Exercise aim - The response should be an exact copy of every record.
═════ Data records ═════
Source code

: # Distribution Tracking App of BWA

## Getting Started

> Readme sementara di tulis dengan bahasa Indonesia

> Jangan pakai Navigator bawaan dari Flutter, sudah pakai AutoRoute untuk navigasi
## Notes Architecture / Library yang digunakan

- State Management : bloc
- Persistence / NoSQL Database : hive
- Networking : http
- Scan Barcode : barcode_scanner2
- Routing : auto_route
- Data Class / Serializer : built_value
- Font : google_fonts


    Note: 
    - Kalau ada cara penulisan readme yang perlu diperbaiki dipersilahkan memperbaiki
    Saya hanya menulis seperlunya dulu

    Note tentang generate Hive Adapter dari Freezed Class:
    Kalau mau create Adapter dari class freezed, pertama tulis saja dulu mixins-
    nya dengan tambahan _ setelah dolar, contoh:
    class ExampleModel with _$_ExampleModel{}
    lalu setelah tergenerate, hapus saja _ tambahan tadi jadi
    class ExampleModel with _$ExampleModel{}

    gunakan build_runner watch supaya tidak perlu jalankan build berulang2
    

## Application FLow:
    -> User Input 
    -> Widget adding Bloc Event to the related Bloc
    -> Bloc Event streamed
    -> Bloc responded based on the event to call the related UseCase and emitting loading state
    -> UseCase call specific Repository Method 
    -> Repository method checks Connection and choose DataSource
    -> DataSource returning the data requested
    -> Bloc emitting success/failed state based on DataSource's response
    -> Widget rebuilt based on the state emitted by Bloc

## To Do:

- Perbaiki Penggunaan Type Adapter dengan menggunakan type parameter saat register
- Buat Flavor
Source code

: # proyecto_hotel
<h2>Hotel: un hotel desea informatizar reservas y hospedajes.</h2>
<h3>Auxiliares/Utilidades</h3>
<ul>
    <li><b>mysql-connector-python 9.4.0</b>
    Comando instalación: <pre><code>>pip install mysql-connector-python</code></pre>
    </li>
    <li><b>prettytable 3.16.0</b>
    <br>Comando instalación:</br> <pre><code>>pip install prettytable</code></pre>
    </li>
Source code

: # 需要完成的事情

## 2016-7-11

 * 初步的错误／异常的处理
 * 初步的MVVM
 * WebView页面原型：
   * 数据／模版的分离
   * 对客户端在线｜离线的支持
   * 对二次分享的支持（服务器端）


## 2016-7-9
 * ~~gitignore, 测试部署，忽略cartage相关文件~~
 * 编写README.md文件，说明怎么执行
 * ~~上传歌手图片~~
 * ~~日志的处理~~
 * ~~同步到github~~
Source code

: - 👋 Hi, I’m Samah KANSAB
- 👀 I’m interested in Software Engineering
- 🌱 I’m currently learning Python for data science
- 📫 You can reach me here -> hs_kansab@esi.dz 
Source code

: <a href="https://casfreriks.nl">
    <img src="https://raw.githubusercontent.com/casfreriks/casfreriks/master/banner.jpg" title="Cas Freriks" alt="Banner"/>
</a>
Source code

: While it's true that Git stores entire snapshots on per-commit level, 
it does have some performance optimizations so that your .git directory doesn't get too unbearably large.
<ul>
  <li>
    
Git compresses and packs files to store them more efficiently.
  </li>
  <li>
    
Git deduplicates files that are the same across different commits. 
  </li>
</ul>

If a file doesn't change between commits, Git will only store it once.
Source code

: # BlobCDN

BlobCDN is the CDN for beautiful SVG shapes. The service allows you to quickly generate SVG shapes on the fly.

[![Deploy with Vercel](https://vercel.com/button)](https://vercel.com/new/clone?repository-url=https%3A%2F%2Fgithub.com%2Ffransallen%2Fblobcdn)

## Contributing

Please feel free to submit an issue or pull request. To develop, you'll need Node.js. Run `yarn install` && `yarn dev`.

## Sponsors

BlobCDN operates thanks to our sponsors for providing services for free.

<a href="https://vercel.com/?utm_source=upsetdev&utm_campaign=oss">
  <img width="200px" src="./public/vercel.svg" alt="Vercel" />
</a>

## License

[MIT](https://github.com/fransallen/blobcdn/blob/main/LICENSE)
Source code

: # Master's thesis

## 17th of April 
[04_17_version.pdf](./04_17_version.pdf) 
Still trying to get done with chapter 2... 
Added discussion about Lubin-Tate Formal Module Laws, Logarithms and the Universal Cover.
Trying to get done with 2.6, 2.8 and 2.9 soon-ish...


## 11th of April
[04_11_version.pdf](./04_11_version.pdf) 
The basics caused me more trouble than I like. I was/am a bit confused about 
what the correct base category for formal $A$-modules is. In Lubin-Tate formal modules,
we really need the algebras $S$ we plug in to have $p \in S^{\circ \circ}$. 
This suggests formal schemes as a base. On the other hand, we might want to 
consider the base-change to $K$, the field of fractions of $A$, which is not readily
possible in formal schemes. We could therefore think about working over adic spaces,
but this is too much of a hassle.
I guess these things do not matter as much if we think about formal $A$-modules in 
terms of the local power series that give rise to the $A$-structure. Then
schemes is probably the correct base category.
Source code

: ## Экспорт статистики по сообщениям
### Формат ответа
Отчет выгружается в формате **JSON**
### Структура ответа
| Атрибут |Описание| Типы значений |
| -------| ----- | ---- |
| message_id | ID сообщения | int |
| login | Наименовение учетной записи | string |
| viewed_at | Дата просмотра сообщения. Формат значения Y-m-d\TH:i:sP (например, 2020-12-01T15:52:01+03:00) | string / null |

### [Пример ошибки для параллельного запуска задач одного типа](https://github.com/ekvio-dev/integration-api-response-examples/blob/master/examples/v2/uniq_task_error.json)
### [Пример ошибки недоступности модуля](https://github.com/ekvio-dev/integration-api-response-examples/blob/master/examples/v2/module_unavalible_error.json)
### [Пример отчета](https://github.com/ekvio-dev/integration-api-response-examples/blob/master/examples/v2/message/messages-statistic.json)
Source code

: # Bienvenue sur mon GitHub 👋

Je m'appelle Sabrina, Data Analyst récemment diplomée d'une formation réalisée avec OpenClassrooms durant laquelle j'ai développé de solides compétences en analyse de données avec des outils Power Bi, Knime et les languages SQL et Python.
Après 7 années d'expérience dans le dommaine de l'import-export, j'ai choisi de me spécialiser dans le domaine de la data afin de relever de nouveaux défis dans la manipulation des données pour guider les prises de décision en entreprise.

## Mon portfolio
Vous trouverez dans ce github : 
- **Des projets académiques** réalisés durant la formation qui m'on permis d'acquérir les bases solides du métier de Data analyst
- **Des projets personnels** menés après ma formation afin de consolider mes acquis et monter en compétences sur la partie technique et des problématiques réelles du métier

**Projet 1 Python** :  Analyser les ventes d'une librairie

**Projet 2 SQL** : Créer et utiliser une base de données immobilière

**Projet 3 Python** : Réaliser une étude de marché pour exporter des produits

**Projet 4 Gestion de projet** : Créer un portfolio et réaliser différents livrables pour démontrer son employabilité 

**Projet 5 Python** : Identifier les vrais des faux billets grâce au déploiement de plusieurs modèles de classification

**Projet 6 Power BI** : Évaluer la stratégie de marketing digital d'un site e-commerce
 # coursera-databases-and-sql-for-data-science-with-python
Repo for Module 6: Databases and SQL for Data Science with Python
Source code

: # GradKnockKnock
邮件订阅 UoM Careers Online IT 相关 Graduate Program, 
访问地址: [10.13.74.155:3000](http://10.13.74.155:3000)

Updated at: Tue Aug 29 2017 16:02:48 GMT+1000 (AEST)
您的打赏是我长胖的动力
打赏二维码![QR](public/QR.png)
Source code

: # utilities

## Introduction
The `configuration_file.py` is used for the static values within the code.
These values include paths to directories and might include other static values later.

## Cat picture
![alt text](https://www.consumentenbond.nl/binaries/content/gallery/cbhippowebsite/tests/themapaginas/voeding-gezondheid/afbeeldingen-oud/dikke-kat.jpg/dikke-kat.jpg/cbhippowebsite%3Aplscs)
═════
Output for this task -
Source code

: # Distribution Tracking App of BWA

## Getting Started

> Readme sementara di tulis dengan bahasa Indonesia

> Jangan pakai Navigator bawaan dari Flutter, sudah pakai AutoRoute untuk navigasi
## Notes Architecture / Library yang digunakan

- State Management : bloc
- Persistence / NoSQL Database : hive
- Networking : http
- Scan Barcode : barcode_scanner2
- Routing : auto_route
- Data Class / Serializer : built_value
- Font : google_fonts


    Note: 
    - Kalau ada cara penulisan readme yang perlu diperbaiki dipersilahkan memperbaiki
    Saya hanya menulis seperlunya dulu

    Note tentang generate Hive Adapter dari Freezed Class:
    Kalau mau create Adapter dari class freezed, pertama tulis saja dulu mixins-
    nya dengan tambahan _ setelah dolar, contoh:
    class ExampleModel with _$_ExampleModel{}
    lalu setelah tergenerate, hapus saja _ tambahan tadi jadi
    class ExampleModel with _$ExampleModel{}

    gunakan build_runner watch supaya tidak perlu jalankan build berulang2
    

## Application FLow:
    -> User Input 
    -> Widget adding Bloc Event to the related Bloc
    -> Bloc Event streamed
    -> Bloc responded based on the event to call the related UseCase and emitting loading state
    -> UseCase call specific Repository Method 
    -> Repository method checks Connection and choose DataSource
    -> DataSource returning the data requested
    -> Bloc emitting success/failed state based on DataSource's response
    -> Widget rebuilt based on the state emitted by Bloc

## To Do:

- Perbaiki Penggunaan Type Adapter dengan menggunakan type parameter saat register
- Buat Flavor
Source code

: # proyecto_hotel
<h2>Hotel: un hotel desea informatizar reservas y hospedajes.</h2>
<h3>Auxiliares/Utilidades</h3>
<ul>
    <li><b>mysql-connector-python 9.4.0</b>
    Comando instalación: <pre><code>>pip install mysql-connector-python</code></pre>
    </li>
    <li><b>prettytable 3.16.0</b>
    <br>Comando instalación:</br> <pre><code>>pip install prettytable</code></pre>
    </li>
Source code

: # 需要完成的事情

## 2016-7-11

 * 初步的错误／异常的处理
 * 初步的MVVM
 * WebView页面原型：
   * 数据／模版的分离
   * 对客户端在线｜离线的支持
   * 对二次分享的支持（服务器端）


## 2016-7-9
 * ~~gitignore, 测试部署，忽略cartage相关文件~~
 * 编写README.md文件，说明怎么执行
 * ~~上传歌手图片~~
 * ~~日志的处理~~
 * ~~同步到github~~
Source code

: - 👋 Hi, I’m Samah KANSAB
- 👀 I’m interested in Software Engineering
- 🌱 I’m currently learning Python for data science
- 📫 You can reach me here -> hs_kansab@esi.dz 
Source code

: <a href="https://casfreriks.nl">
    <img src="https://raw.githubusercontent.com/casfreriks/casfreriks/master/banner.jpg" title="Cas Freriks" alt="Banner"/>
</a>
Source code

: While it's true that Git stores entire snapshots on per-commit level, 
it does have some performance optimizations so that your .git directory doesn't get too unbearably large.
<ul>
  <li>
    
Git compresses and packs files to store them more efficiently.
  </li>
  <li>
    
Git deduplicates files that are the same across different commits. 
  </li>
</ul>

If a file doesn't change between commits, Git will only store it once.
Source code

: # BlobCDN

BlobCDN is the CDN for beautiful SVG shapes. The service allows you to quickly generate SVG shapes on the fly.

[![Deploy with Vercel](https://vercel.com/button)](https://vercel.com/new/clone?repository-url=https%3A%2F%2Fgithub.com%2Ffransallen%2Fblobcdn)

## Contributing

Please feel free to submit an issue or pull request. To develop, you'll need Node.js. Run `yarn install` && `yarn dev`.

## Sponsors

BlobCDN operates thanks to our sponsors for providing services for free.

<a href="https://vercel.com/?utm_source=upsetdev&utm_campaign=oss">
  <img width="200px" src="./public/vercel.svg" alt="Vercel" />
</a>

## License

[MIT](https://github.com/fransallen/blobcdn/blob/main/LICENSE)
Source code

: # Master's thesis

## 17th of April 
[04_17_version.pdf](./04_17_version.pdf) 
Still trying to get done with chapter 2... 
Added discussion about Lubin-Tate Formal Module Laws, Logarithms and the Universal Cover.
Trying to get done with 2.6, 2.8 and 2.9 soon-ish...


## 11th of April
[04_11_version.pdf](./04_11_version.pdf) 
The basics caused me more trouble than I like. I was/am a bit confused about 
what the correct base category for formal $A$-modules is. In Lubin-Tate formal modules,
we really need the algebras $S$ we plug in to have $p \in S^{\circ \circ}$. 
This suggests formal schemes as a base. On the other hand, we might want to 
consider the base-change to $K$, the field of fractions of $A$, which is not readily
possible in formal schemes. We could therefore think about working over adic spaces,
but this is too much of a hassle.
I guess these things do not matter as much if we think about formal $A$-modules in 
terms of the local power series that give rise to the $A$-structure. Then
schemes is probably the correct base category.
Source code

: ## Экспорт статистики по сообщениям
### Формат ответа
Отчет выгружается в формате **JSON**
### Структура ответа
| Атрибут |Описание| Типы значений |
| -------| ----- | ---- |
| message_id | ID сообщения | int |
| login | Наименовение учетной записи | string |
| viewed_at | Дата просмотра сообщения. Формат значения Y-m-d\TH:i:sP (например, 2020-12-01T15:52:01+03:00) | string / null |

### [Пример ошибки для параллельного запуска задач одного типа](https://github.com/ekvio-dev/integration-api-response-examples/blob/master/examples/v2/uniq_task_error.json)
### [Пример ошибки недоступности модуля](https://github.com/ekvio-dev/integration-api-response-examples/blob/master/examples/v2/module_unavalible_error.json)
### [Пример отчета](https://github.com/ekvio-dev/integration-api-response-examples/blob/master/examples/v2/message/messages-statistic.json)
Source code

: # Bienvenue sur mon GitHub 👋

Je m'appelle Sabrina, Data Analyst récemment diplomée d'une formation réalisée avec OpenClassrooms durant laquelle j'ai développé de solides compétences en analyse de données avec des outils Power Bi, Knime et les languages SQL et Python.
Après 7 années d'expérience dans le dommaine de l'import-export, j'ai choisi de me spécialiser dans le domaine de la data afin de relever de nouveaux défis dans la manipulation des données pour guider les prises de décision en entreprise.

## Mon portfolio
Vous trouverez dans ce github : 
- **Des projets académiques** réalisés durant la formation qui m'on permis d'acquérir les bases solides du métier de Data analyst
- **Des projets personnels** menés après ma formation afin de consolider mes acquis et monter en compétences sur la partie technique et des problématiques réelles du métier

**Projet 1 Python** :  Analyser les ventes d'une librairie

**Projet 2 SQL** : Créer et utiliser une base de données immobilière

**Projet 3 Python** : Réaliser une étude de marché pour exporter des produits

**Projet 4 Gestion de projet** : Créer un portfolio et réaliser différents livrables pour démontrer son employabilité 

**Projet 5 Python** : Identifier les vrais des faux billets grâce au déploiement de plusieurs modèles de classification

**Projet 6 Power BI** : Évaluer la stratégie de marketing digital d'un site e-commerce
 # coursera-databases-and-sql-for-data-science-with-python
Repo for Module 6: Databases and SQL for Data Science with Python
Source code

: # GradKnockKnock
邮件订阅 UoM Careers Online IT 相关 Graduate Program, 
访问地址: [10.13.74.155:3000](http://10.13.74.155:3000)

Updated at: Tue Aug 29 2017 16:02:48 GMT+1000 (AEST)
您的打赏是我长胖的动力
打赏二维码![QR](public/QR.png)
Source code

: # utilities

## Introduction
The `configuration_file.py` is used for the static values within the code.
These values include paths to directories and might include other static values later.

## Cat picture
![alt text](https://www.consumentenbond.nl/binaries/content/gallery/cbhippowebsite/tests/themapaginas/voeding-gezondheid/afbeeldingen-oud/dikke-kat.jpg/dikke-kat.jpg/cbhippowebsite%3Aplscs)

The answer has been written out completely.